------ Material provided ------
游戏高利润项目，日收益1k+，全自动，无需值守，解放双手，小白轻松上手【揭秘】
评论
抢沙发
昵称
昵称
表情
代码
------
Retype each line of the rows above with no changes, keeping every character and the original order.

游戏高利润项目，日收益1k+，全自动，无需值守，解放双手，小白轻松上手【揭秘】
评论
抢沙发
昵称
昵称
表情
代码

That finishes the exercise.